O que tem sido feito é louvável – mas está a exigir um novo foco.



Muitos educadores, ao terminar esses treinamentos, se perguntam: “Bem, eu agora sei como usar Windows, Internet Explorer, Word, Excel, PowerPoint, Outlook, etc. Mas o que é que eu posso fazer, com as informações e competências técnicas que eu adquiri, para melhorar a qualidade de minha vida pessoal, para ter um melhor desempenho no meu trabalho, para ajudar os meus alunos a aprender melhor?”



O programa Pilares da Educação Digital tenta dar uma resposta a essa pergunta.



O trabalho pedagógico das escolas é feito por educadores – e seu foco são os alunos. As principais categorias de educadores são professores, supervisores (coordenadores, orientadores) e administradores (dos quais o diretor é o principal).
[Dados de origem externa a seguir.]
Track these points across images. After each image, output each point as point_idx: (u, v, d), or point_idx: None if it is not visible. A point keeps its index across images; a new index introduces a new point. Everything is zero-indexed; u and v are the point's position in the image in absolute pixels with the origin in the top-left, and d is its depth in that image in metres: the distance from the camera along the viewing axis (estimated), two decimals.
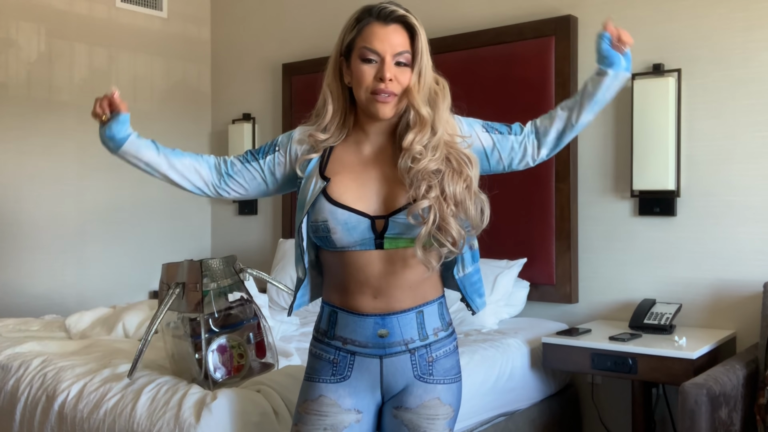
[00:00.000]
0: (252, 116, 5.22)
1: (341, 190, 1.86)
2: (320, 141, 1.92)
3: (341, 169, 1.89)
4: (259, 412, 2.29)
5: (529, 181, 3.80)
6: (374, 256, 1.85)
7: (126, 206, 4.97)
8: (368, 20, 1.85)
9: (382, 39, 1.82)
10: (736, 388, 2.81)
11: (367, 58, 1.82)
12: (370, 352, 1.88)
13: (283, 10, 5.08)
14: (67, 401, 2.56)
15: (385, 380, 1.89)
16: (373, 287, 1.86)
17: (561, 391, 3.65)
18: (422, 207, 1.77)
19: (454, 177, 1.82)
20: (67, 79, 4.69)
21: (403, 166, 1.81)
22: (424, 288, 1.91)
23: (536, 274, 3.82)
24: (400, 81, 1.82)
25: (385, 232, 1.83)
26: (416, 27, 1.86)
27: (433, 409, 1.90)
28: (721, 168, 3.42)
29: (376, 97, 1.81)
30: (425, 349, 1.90)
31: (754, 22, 3.33)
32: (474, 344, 3.25)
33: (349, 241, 1.84)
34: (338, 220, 1.83)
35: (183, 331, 2.56)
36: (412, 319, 1.88)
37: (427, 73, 1.86)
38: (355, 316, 1.88)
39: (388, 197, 1.85)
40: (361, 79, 1.83)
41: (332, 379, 1.91)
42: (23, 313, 4.35)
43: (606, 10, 3.71)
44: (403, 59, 1.83)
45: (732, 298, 3.38)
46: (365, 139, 1.93)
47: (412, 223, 1.79)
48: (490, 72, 3.98)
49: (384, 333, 1.86)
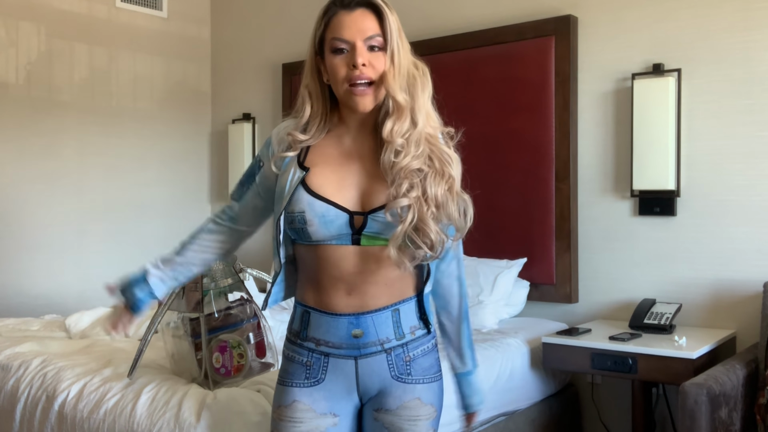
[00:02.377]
0: (252, 116, 5.22)
1: (320, 181, 1.79)
2: (299, 141, 1.84)
3: (321, 161, 1.83)
4: (259, 411, 2.29)
5: (529, 181, 3.81)
6: (350, 252, 1.78)
7: (126, 206, 4.97)
8: (333, 10, 1.79)
9: (349, 25, 1.76)
10: (736, 388, 2.81)
11: (338, 48, 1.76)
12: (344, 353, 1.81)
13: (283, 10, 5.09)
14: (67, 401, 2.56)
15: (361, 382, 1.83)
16: (347, 283, 1.79)
17: (561, 391, 3.65)
18: (401, 205, 1.70)
19: (437, 178, 1.75)
20: (67, 79, 4.69)
21: (386, 161, 1.74)
22: (401, 285, 1.83)
23: (536, 273, 3.82)
24: (375, 66, 1.75)
25: (363, 229, 1.77)
26: (382, 7, 1.77)
27: (414, 410, 1.84)
28: (722, 168, 3.42)
29: (353, 89, 1.74)
30: (402, 349, 1.83)
31: (754, 22, 3.33)
32: (474, 344, 3.24)
33: (325, 234, 1.77)
34: (315, 212, 1.76)
35: (183, 330, 2.56)
36: (388, 317, 1.81)
37: (402, 55, 1.78)
38: (328, 316, 1.81)
39: (367, 192, 1.79)
40: (336, 72, 1.77)
41: (306, 382, 1.85)
42: (23, 313, 4.35)
43: (606, 9, 3.71)
44: (375, 43, 1.76)
45: (732, 298, 3.38)
46: (346, 132, 1.86)
47: (389, 221, 1.72)
48: (489, 72, 3.97)
49: (358, 333, 1.80)
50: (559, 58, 3.78)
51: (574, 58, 3.78)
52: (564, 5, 3.83)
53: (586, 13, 3.78)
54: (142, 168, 5.07)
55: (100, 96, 4.85)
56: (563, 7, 3.83)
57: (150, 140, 5.12)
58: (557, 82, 3.78)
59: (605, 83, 3.72)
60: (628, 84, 3.63)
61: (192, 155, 5.41)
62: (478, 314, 3.58)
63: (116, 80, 4.94)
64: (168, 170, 5.23)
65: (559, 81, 3.77)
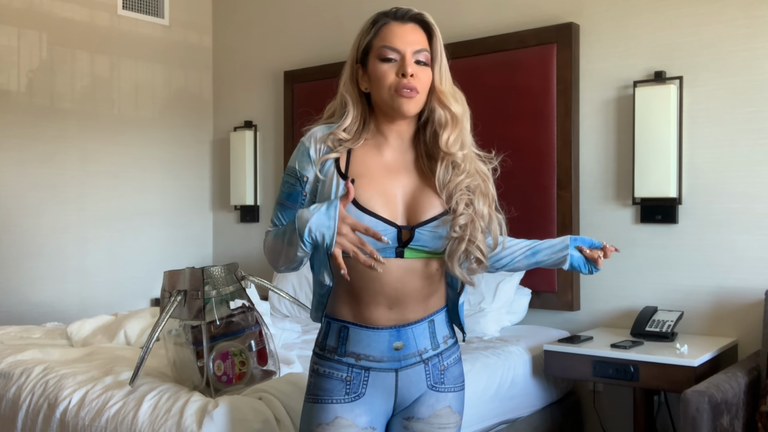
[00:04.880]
0: (254, 124, 5.22)
1: (368, 194, 1.78)
2: (342, 141, 1.83)
3: (365, 172, 1.82)
4: (261, 419, 2.28)
5: (530, 189, 3.81)
6: (392, 264, 1.78)
7: (127, 213, 4.98)
8: (385, 21, 1.83)
9: (401, 36, 1.80)
10: (738, 396, 2.81)
11: (386, 57, 1.79)
12: (385, 366, 1.83)
13: (284, 18, 5.10)
14: (69, 409, 2.56)
15: (399, 393, 1.85)
16: (388, 297, 1.80)
17: (563, 399, 3.65)
18: (462, 223, 1.78)
19: (482, 196, 1.83)
20: (69, 87, 4.70)
21: (442, 177, 1.81)
22: (433, 298, 1.87)
23: (538, 281, 3.82)
24: (421, 79, 1.79)
25: (409, 242, 1.79)
26: (433, 26, 1.84)
27: (444, 418, 1.88)
28: (723, 175, 3.42)
29: (400, 92, 1.77)
30: (437, 358, 1.87)
31: (756, 30, 3.34)
32: (476, 352, 3.25)
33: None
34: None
35: (185, 338, 2.56)
36: (425, 329, 1.85)
37: (446, 75, 1.85)
38: (368, 330, 1.82)
39: (413, 206, 1.81)
40: (382, 79, 1.79)
41: (346, 398, 1.83)
42: (25, 320, 4.35)
43: (608, 17, 3.71)
44: (422, 57, 1.80)
45: (733, 306, 3.38)
46: (385, 143, 1.87)
47: (455, 237, 1.78)
48: (491, 80, 3.98)
49: (399, 345, 1.82)
50: (560, 65, 3.78)
51: (576, 65, 3.78)
52: (566, 13, 3.84)
53: (588, 20, 3.78)
54: (143, 175, 5.07)
55: (101, 103, 4.86)
56: (565, 14, 3.83)
57: (151, 148, 5.13)
58: (559, 90, 3.78)
59: (607, 91, 3.73)
60: (630, 92, 3.63)
61: (193, 163, 5.41)
62: (480, 322, 3.58)
63: (118, 88, 4.95)
64: (169, 178, 5.24)
65: (561, 88, 3.78)
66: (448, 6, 4.23)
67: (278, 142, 5.10)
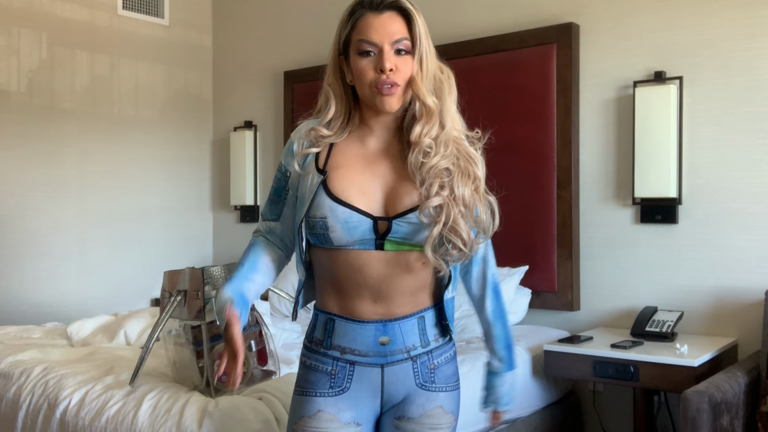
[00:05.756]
0: (254, 124, 5.22)
1: (343, 185, 1.75)
2: (323, 137, 1.81)
3: (344, 163, 1.79)
4: (261, 419, 2.28)
5: (530, 189, 3.81)
6: (373, 257, 1.74)
7: (127, 214, 4.98)
8: (361, 12, 1.76)
9: (377, 28, 1.72)
10: (738, 396, 2.81)
11: (364, 51, 1.73)
12: (370, 361, 1.78)
13: (284, 18, 5.10)
14: (68, 409, 2.56)
15: (386, 390, 1.80)
16: (372, 290, 1.76)
17: (563, 399, 3.65)
18: (433, 205, 1.69)
19: (463, 178, 1.74)
20: (69, 87, 4.70)
21: (413, 162, 1.72)
22: (423, 294, 1.81)
23: (538, 281, 3.82)
24: (401, 70, 1.73)
25: (387, 234, 1.73)
26: (411, 11, 1.75)
27: (436, 418, 1.83)
28: (723, 175, 3.42)
29: (380, 89, 1.72)
30: (427, 356, 1.81)
31: (756, 30, 3.34)
32: (475, 351, 3.24)
33: (348, 240, 1.73)
34: (338, 218, 1.72)
35: (184, 338, 2.56)
36: (414, 324, 1.79)
37: (430, 59, 1.77)
38: (354, 323, 1.77)
39: (391, 196, 1.75)
40: (362, 75, 1.74)
41: (330, 392, 1.79)
42: (25, 320, 4.35)
43: (608, 17, 3.71)
44: (402, 46, 1.73)
45: (733, 306, 3.38)
46: (370, 134, 1.83)
47: (425, 222, 1.70)
48: (491, 80, 3.98)
49: (385, 341, 1.76)
50: (560, 65, 3.78)
51: (576, 65, 3.78)
52: (566, 13, 3.84)
53: (588, 20, 3.78)
54: (143, 175, 5.07)
55: (101, 103, 4.86)
56: (565, 14, 3.83)
57: (151, 148, 5.13)
58: (559, 90, 3.78)
59: (607, 91, 3.73)
60: (630, 92, 3.63)
61: (193, 163, 5.41)
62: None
63: (118, 88, 4.95)
64: (169, 178, 5.24)
65: (561, 88, 3.78)
66: (448, 6, 4.24)
67: (278, 142, 5.10)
Desses, os professores são os que passam a maior parte do seu tempo de trabalho em contato com os alunos.



Há pouca dúvida de que o principal trabalho dos professores é ajudar os alunos a aprender – e a aprender cada vez melhor.



Vamos então começar com essa definição do trabalho dos professores para indagar:



“Como os professores podem ajudar os alunos a aprender melhor – não só a manejar tecnicamente a tecnologia, em si, mas utilizá-la para aprender melhor o que se espera que aprendam nas demais áreas do currículo?”

Em relação aos alunos de hoje, já nativos digitais, o maior desafio, na verdade, não é conseguir que aprendam a manejar tecnicamente a tecnologia, mas, sim, que aprendam o que podem fazer de útil, no plano pessoal, interpessoal (social), e profissional, com a tecnologia que conseguem tão bem manejar do ponto de vista técnico. Isso não é exatamente verdade em relação aos professores de hoje, a maioria dos quais consiste claramente de imigrantes digitais.

No sentido mais geral do termo, aprender é se tornar capaz de fazer algo que não se conseguia fazer antes. Esse “algo” pode ser quase qualquer coisa que se deseja, mas não se consegue, fazer. Pode ser um processo físico, como andar, nadar, desenhar as letras do alfabeto. Pode ser um processo físico-mental como falar, ler, escrever, tocar um instrumento. Pode ser um processo puramente mental, como entender por que carne crua, não salgada, deixada fora do refrigerador em climas quentes acaba se estragando rápido, ou por que devemos respeitar os direitos dos outros.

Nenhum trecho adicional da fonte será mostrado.